Réunis à Addis-Abeba pour la 39e session ordinaire de l’Assemblée des chefs d’État et de gouvernement de l’Union africaine>, les dirigeants africains ont placé la question de l’eau et de l’assainissement durable au centre des priorités pour 2026. À cette occasion, le président burundais Évariste Ndayishimiye a été élu président en exercice de l’organisation pour l’année à venir.

Le sommet, qui s’étend sur deux jours, a été ouvert par le président sortant, João Lourenço, lequel a souligné le caractère crucial de l’accès à l’eau pour le développement économique, la santé publique, la sécurité alimentaire et la stabilité du continent. Il a invité les États membres à coordonner leurs actions afin de garantir un approvisionnement durable et des infrastructures d’assainissement fiables.

Le président de la Commission de l’UA, Mahmoud Ali Youssouf, a insisté sur le lien étroit entre gestion de l’eau, paix et développement. Selon lui, la maîtrise durable des ressources hydriques constitue un levier essentiel pour l’industrialisation, la modernisation agricole et la production énergétique, conformément aux ambitions de l’Union africaine dans le cadre de l’Agenda 2063.
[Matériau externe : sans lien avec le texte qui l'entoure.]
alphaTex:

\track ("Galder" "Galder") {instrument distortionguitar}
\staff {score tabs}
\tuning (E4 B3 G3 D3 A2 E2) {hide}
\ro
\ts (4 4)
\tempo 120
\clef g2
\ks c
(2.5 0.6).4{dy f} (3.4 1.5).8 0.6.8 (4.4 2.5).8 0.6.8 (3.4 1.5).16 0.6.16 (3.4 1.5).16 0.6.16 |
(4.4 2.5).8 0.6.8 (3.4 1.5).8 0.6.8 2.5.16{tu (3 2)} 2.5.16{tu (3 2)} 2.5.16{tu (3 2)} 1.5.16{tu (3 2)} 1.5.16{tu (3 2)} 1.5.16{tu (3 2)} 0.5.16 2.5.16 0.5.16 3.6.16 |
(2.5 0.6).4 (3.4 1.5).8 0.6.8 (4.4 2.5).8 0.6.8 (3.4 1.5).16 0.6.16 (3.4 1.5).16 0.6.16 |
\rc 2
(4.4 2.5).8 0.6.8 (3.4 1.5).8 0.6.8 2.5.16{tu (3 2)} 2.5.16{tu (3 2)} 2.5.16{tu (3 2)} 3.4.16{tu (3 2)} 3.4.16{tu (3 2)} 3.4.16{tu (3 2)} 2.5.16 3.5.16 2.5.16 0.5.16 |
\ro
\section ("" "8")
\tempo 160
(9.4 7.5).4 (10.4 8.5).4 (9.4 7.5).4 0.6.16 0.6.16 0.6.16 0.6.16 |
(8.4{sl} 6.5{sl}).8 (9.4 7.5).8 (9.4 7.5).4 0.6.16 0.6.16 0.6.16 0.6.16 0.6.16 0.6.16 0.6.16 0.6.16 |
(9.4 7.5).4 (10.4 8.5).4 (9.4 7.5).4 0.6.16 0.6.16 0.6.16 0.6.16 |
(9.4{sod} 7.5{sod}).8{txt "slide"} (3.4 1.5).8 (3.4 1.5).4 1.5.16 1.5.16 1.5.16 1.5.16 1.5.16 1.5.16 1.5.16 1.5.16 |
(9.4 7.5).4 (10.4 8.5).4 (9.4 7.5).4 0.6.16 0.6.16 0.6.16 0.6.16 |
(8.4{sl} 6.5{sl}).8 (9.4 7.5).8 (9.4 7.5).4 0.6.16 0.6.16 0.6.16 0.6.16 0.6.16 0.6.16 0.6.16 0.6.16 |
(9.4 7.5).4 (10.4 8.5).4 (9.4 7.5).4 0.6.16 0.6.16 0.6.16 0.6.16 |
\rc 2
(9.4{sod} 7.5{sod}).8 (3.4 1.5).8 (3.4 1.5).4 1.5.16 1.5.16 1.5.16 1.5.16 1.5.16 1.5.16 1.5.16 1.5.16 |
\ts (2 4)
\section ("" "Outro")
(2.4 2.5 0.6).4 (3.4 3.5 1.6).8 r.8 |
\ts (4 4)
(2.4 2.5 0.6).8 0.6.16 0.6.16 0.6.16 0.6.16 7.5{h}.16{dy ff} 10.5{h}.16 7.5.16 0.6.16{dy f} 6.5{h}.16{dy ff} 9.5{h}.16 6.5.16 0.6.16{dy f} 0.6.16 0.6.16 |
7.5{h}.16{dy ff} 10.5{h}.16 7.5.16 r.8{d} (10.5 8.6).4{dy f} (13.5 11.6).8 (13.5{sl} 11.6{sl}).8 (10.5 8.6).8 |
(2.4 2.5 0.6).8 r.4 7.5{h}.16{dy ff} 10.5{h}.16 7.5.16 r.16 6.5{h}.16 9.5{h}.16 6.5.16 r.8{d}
Intervenant lors des travaux, le Premier ministre éthiopien Abiy Ahmed a plaidé pour une Afrique plus proactive sur la scène internationale, mettant en avant l’innovation et la souveraineté technologique, notamment à travers des initiatives liées à l’intelligence artificielle en Éthiopie.

De son côté, le secrétaire général de l’Organisation des Nations unies, António Guterres, a appelé à un renforcement du partenariat entre l’ONU et l’UA afin d’appuyer la sécurité et le développement durable en Afrique, tout en soutenant une représentation africaine élargie au Conseil de sécurité.

Le nouveau Bureau de l’Assemblée pour 2026 sera présidé par le Burundi, avec le Ghana comme premier vice-président, la Tanzanie comme deuxième vice-président, un troisième vice-président à désigner pour l’Afrique du Nord, et l’Angola comme rapporteur.

Les discussions se poursuivent autour des enjeux liés à l’eau, à l’assainissement et aux questions de paix et de sécurité, mettant en lumière l’importance stratégique de la gestion des ressources hydriques pour l’avenir du continent.